* Start TEXT SHOWN *
Not everybody bought into Curveball’s claims at the time. Chief among them was Tyler Drumheller, the then-chief of CIA European operations. In that job he was liaison to the BND, and he heard firsthand that German intelligence was dubious about Curveball’s claims, and Drumheller tried to pass on those doubts up the line.
“What we were saying was, before you use this, before you consider this, it needs to be thoroughly vetted and we need to answer a lot of questions,” he told me after Curveball’s recantation became public.
Even so, Curveball’s claims were used and made it into Secretary Powell’s pivotal speech, despite warnings Drumheller says he gave CIA Deputy Director John McLaughlin. McLaughlin has said he recalls no such warning.
Drumheller says he does feel somewhat vindicated by Curveball’s admission. He calls the whole Curveball episode “sad” in light of the bloody war that ensused.
* End TEXT SHOWN *
* Start RECORDS SUPPLIED *
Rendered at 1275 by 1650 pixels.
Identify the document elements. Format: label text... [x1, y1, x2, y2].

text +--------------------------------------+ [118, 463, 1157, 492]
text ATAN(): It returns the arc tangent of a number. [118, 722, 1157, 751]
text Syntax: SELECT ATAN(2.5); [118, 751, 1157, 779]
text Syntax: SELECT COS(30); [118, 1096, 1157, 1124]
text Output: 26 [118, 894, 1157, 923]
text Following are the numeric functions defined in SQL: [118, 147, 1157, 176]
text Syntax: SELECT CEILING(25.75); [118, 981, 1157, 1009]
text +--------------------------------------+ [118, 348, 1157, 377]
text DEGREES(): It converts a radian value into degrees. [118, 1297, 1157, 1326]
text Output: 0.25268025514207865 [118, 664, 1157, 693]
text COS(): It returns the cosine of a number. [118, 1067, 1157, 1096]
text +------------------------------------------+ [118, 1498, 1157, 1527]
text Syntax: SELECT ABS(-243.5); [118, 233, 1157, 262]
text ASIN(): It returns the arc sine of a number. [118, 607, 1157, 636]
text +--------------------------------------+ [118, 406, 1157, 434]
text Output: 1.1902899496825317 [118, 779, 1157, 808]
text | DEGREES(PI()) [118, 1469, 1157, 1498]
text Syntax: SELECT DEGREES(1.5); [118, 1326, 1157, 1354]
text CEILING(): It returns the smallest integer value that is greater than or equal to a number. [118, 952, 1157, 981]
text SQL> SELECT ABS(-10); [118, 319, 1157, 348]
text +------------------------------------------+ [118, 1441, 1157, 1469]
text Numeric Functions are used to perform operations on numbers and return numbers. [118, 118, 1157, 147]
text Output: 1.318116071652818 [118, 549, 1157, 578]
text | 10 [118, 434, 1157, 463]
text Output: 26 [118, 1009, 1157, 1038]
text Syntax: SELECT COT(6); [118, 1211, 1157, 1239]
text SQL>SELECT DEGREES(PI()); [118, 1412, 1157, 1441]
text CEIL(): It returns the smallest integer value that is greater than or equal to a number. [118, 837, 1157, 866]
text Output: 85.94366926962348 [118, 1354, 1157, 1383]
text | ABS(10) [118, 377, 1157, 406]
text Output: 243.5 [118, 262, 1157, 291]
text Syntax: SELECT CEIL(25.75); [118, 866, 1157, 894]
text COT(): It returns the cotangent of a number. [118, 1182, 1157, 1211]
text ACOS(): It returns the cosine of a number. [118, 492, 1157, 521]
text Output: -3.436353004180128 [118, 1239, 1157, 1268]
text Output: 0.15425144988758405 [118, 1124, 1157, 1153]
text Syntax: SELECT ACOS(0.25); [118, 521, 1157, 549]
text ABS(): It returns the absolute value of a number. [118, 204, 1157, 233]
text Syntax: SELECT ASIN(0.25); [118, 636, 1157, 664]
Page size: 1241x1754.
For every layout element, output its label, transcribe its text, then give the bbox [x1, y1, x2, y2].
* End RECORDS SUPPLIED *
• **TO BE DONE**
1. Answer these questions from the text about Curveball:
(a) What position did Tyler Drumheller hold at the time?
(b) Whose speech included Curveball's claims?
(c) What word does Drumheller use to describe the whole Curveball episode?
2. Swap "Rendered" for "Displayed" in the listing, and write out the lines from the start of the listing through the line that contains "Identify the document" with nothing else changed.

• **WORKED SOLUTIONS**
1.
(a) He was the then-chief of CIA European operations.
(b) Secretary Powell's pivotal speech.
(c) "Sad."

2.
Displayed at 1275 by 1650 pixels.
Identify the document elements. Format: label text... [x1, y1, x2, y2].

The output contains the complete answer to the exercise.